[Assignment] What lines in the records below mention "error"? List them all.

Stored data
■ ■ ■ ■ ■ ■ ■
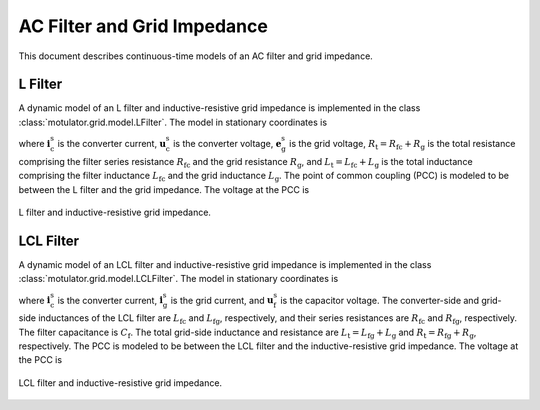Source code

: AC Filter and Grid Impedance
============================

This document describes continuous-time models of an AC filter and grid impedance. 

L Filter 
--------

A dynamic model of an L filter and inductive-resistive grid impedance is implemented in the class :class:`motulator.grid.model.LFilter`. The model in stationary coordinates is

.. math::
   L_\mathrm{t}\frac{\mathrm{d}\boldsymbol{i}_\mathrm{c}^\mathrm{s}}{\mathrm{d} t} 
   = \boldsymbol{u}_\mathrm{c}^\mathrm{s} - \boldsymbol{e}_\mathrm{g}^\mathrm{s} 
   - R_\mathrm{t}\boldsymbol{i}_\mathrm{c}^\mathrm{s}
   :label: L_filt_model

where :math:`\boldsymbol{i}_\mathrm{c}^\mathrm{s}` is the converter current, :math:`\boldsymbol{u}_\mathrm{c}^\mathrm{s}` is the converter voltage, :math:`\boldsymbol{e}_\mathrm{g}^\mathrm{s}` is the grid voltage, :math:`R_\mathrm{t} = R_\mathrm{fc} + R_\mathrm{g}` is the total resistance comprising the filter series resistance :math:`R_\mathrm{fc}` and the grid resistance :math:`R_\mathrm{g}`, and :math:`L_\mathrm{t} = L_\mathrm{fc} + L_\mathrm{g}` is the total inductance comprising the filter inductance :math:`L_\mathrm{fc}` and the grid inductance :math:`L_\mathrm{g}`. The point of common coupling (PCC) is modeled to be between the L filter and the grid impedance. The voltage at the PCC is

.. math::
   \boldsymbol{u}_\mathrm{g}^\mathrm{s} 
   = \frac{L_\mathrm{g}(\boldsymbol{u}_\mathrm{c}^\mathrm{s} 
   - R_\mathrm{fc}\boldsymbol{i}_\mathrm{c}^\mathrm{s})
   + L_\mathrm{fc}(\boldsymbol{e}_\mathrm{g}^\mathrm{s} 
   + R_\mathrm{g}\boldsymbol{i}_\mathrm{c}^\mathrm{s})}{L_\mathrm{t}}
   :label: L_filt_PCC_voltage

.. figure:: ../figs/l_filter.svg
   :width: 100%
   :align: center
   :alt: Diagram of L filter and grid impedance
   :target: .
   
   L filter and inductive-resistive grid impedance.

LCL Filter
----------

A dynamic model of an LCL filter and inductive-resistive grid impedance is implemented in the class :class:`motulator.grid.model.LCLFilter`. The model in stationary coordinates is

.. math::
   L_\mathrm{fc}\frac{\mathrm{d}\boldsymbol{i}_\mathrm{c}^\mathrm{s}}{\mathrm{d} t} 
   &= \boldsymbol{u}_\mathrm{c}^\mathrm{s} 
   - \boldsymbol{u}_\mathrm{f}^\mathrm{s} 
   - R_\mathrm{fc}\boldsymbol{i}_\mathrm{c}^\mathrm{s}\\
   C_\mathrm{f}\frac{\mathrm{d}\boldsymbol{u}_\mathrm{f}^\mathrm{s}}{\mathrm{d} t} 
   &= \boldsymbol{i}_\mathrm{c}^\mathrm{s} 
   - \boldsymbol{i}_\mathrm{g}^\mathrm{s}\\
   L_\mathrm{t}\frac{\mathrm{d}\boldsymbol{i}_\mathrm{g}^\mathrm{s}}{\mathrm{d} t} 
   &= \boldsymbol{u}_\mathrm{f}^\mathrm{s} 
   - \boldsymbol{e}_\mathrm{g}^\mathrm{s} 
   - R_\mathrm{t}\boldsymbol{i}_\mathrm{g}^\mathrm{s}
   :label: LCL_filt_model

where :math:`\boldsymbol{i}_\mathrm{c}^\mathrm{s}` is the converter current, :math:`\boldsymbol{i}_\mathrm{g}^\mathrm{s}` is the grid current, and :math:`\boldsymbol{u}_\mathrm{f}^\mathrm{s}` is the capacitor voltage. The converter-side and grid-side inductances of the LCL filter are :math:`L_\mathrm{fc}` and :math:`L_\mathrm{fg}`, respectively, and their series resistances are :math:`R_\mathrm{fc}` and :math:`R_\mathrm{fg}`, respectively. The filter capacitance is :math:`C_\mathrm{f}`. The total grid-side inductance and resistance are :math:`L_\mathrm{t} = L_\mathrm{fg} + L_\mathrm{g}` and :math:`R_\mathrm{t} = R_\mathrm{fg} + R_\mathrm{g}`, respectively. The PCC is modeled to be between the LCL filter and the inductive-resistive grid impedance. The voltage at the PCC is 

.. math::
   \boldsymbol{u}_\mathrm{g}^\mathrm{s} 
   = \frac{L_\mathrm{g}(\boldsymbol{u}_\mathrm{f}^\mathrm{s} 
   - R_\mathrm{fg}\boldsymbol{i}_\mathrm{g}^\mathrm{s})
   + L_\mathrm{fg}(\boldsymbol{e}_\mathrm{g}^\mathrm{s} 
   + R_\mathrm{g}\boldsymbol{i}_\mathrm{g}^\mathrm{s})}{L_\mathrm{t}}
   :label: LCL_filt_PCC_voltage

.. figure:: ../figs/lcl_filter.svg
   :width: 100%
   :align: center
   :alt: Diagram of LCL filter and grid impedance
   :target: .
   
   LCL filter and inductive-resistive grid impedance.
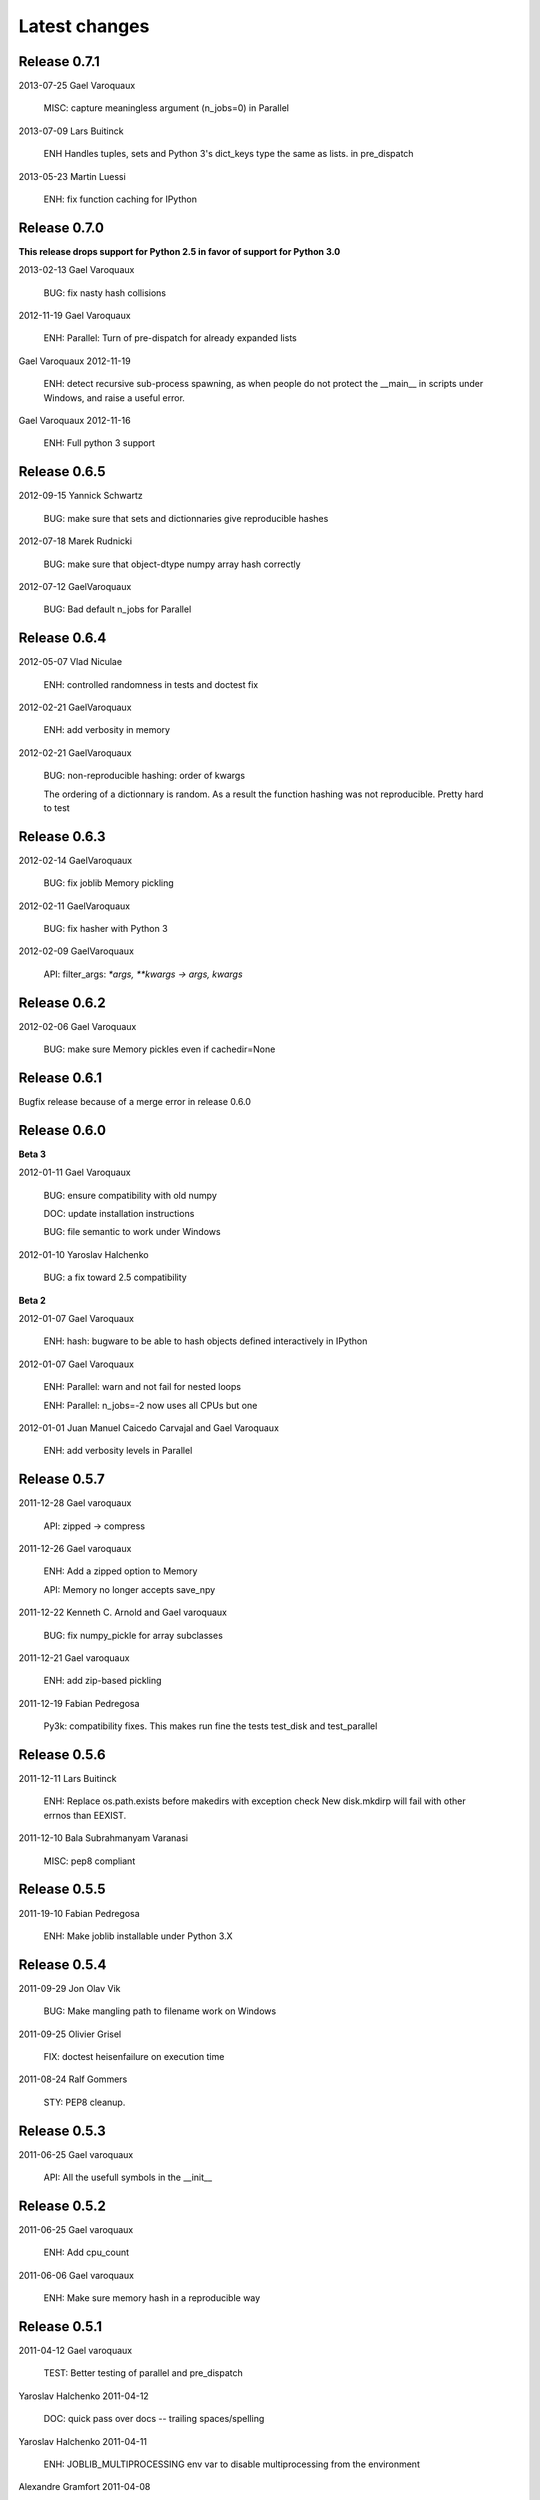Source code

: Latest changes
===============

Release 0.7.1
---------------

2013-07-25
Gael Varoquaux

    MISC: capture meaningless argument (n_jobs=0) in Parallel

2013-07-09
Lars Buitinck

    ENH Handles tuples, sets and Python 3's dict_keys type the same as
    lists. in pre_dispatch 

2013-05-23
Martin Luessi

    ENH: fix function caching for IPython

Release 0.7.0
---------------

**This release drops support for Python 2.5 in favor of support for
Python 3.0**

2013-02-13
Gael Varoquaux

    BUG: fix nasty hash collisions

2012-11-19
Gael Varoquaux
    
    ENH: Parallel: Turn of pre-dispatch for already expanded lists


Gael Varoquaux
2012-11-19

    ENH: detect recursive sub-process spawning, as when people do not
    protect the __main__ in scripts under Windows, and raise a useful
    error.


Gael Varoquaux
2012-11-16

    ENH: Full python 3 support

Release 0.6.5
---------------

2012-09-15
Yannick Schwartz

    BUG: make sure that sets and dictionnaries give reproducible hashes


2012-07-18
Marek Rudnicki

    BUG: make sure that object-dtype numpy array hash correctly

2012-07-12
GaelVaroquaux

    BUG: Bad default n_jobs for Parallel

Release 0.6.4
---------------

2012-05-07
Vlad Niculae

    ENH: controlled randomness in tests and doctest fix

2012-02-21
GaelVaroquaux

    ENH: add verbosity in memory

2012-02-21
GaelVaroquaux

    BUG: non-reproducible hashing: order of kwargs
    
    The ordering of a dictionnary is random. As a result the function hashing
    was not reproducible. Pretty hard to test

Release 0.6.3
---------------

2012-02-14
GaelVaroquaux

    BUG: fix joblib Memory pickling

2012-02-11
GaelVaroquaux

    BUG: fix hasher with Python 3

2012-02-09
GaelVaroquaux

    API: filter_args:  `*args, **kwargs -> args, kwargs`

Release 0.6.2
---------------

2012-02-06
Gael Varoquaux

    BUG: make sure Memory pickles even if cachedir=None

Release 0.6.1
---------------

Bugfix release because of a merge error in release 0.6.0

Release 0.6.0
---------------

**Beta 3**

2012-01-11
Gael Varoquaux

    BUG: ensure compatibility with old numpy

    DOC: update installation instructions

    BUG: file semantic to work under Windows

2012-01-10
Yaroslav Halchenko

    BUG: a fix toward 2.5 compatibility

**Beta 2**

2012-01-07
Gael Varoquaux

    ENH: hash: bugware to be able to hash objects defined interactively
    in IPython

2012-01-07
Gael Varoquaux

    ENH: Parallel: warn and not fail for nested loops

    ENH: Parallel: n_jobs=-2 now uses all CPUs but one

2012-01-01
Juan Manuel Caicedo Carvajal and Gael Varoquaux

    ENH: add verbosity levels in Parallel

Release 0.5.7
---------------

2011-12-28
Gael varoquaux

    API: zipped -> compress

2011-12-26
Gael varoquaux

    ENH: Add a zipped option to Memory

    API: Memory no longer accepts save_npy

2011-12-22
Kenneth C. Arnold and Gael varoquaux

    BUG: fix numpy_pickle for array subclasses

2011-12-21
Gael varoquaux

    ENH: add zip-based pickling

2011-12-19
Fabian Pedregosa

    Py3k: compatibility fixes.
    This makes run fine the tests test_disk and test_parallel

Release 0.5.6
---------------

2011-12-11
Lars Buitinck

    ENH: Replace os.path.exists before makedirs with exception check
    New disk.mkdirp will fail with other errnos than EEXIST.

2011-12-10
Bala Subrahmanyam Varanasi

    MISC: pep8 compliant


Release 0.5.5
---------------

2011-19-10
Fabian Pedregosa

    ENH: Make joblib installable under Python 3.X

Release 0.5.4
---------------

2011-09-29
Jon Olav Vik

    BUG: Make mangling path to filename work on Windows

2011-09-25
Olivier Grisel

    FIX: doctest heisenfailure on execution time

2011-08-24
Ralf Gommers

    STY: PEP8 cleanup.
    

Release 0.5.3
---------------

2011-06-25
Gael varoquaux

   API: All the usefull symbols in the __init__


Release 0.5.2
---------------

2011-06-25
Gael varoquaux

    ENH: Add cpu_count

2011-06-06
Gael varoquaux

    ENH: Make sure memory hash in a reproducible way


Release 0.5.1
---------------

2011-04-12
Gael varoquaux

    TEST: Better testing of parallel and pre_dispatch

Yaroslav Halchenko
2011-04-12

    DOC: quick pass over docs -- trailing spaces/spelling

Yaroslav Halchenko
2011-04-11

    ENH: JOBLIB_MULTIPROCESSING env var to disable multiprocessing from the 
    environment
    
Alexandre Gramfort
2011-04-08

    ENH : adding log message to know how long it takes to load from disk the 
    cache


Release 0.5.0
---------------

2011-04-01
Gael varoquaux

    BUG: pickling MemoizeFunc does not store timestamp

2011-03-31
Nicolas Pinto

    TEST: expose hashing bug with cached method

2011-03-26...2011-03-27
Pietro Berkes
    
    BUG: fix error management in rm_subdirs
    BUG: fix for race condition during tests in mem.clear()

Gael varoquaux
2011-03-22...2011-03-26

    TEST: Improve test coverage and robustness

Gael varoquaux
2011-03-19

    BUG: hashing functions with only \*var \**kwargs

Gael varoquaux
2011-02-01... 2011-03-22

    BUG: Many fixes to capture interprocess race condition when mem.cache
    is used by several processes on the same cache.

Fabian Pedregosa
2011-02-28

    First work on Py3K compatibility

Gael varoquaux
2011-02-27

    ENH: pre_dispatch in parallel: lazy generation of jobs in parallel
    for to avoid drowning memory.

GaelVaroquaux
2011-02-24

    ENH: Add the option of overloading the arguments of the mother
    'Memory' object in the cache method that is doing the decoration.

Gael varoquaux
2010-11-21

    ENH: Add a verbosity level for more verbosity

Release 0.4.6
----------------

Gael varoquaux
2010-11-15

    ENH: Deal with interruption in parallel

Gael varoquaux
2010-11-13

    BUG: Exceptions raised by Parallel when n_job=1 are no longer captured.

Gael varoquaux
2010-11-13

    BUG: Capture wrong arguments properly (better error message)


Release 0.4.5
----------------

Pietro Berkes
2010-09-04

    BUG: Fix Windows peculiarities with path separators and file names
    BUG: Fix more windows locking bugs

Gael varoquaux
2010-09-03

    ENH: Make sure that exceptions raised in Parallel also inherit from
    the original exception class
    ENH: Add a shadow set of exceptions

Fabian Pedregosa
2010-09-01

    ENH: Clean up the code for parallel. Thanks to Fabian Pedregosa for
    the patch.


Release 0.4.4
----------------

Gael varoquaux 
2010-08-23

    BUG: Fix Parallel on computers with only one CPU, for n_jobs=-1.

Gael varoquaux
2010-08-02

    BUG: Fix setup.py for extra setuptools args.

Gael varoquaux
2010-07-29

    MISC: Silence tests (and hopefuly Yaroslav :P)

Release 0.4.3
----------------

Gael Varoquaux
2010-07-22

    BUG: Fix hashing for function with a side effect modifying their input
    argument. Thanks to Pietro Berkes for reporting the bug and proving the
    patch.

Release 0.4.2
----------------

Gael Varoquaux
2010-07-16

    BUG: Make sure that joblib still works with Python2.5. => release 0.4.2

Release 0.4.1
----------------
■ ■ ■ ■ ■ ■ ■
[Solution to this problem]
    error.
Bugfix release because of a merge error in release 0.6.0
    BUG: fix error management in rm_subdirs
    BUG: Capture wrong arguments properly (better error message)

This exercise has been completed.